In the international field, several analysts compare today's China with Japan of the 1980s, when the Plaza Agreement in 1985 led to a sharp appreciation of the yen, the creation of financial bubbles, and ultimately to long term economic stagnation.

However, the supporters of the Chinese strategy consider that the conditions are now different.

China produces approximately 30% of global manufacturing value added and possesses one of the most comprehensive industrial chains in the world, from raw materials to advanced industrial products and cutting-edge technologies.

At the same time, Beijing has invested significantly in the creation of alternative financial infrastructures.

The Cross-Border Interbank Payment System in yuan (CIPS) is expanding steadily, covering now nearly 200 countries and regions through direct and indirect participants. The increasing use of the Chinese currency in international trade and in financings is considered by Beijing a strategic tool for the reduction of dependence on the dollar.

Indicative of this trend is also the increasing issuance of bonds in yuan by foreign issuers.

The so-called "Panda Bonds" recorded in the first quarter of 2026 an issuance of nearly 90 billion yuan, a record level for the Chinese market.

At the same time, central banks globally continue to increase gold reserves for a third consecutive year, while several emerging economies are gradually reducing the percentage of American government bonds in their foreign exchange reserves.

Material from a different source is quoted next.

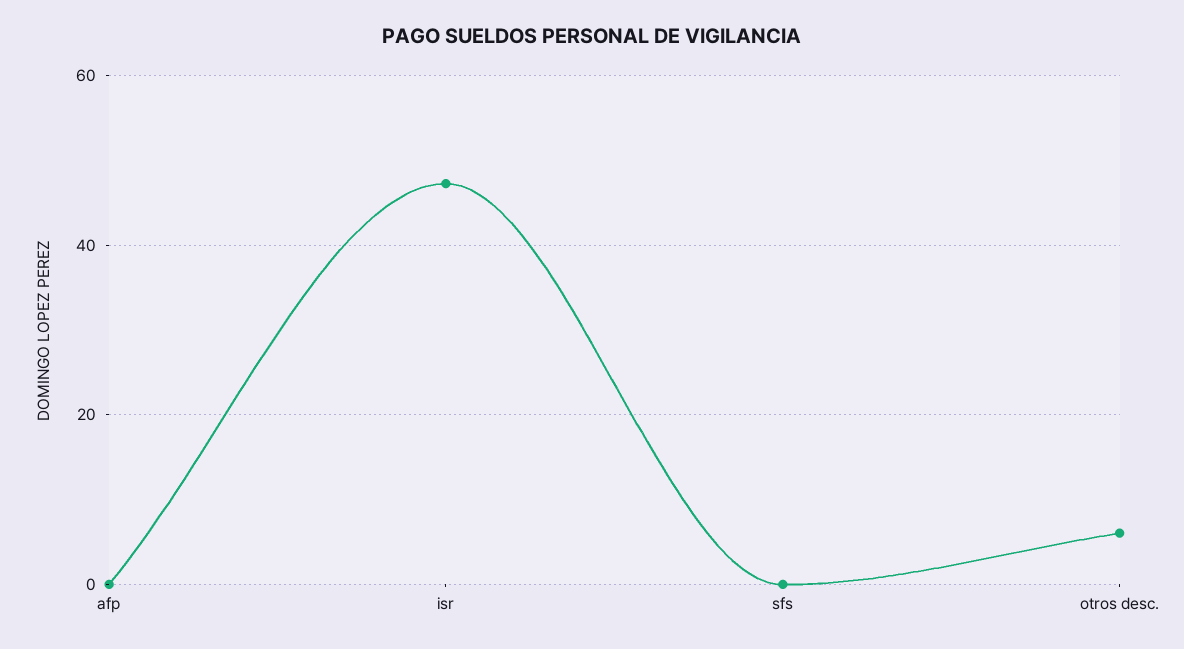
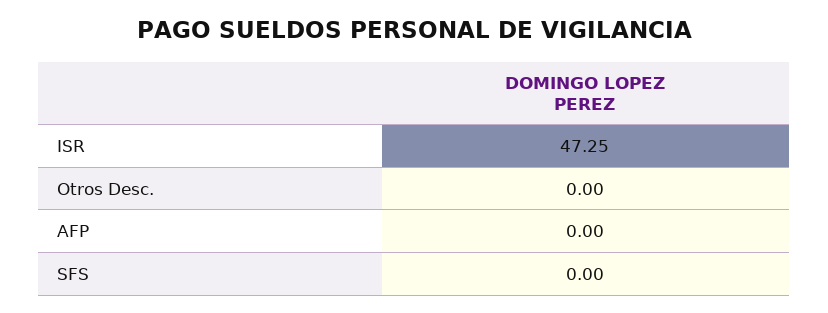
otros desc.: 6 -> 0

The diversification toward gold, local currencies, and multilateral financial instruments is considered by many analysts an indication of a gradual restructuring of the international monetary system which was supported by the dollar.

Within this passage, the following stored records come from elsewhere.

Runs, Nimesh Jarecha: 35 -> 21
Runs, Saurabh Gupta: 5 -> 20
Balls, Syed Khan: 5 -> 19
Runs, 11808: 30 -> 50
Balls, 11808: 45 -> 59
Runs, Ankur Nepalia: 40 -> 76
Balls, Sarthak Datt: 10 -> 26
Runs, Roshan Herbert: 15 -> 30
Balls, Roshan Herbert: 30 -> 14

Under this prism, the comparison of today's China with Japan of the 1980s might prove misleading.

While Tokyo accepted then a rapid appreciation of its currency and an extensive financial liberalization, Beijing appears determined to maintain control of its monetary and industrial policy, giving priority to industrial upgrade, technological development, and long term economic resilience.

In this context, some analysts argue that the greatest challenge of the next years might not concern the Chinese economy, but the capability of the United States themselves to manage a constantly increasing debt in an environment of high interest rates and increased fiscal pressures.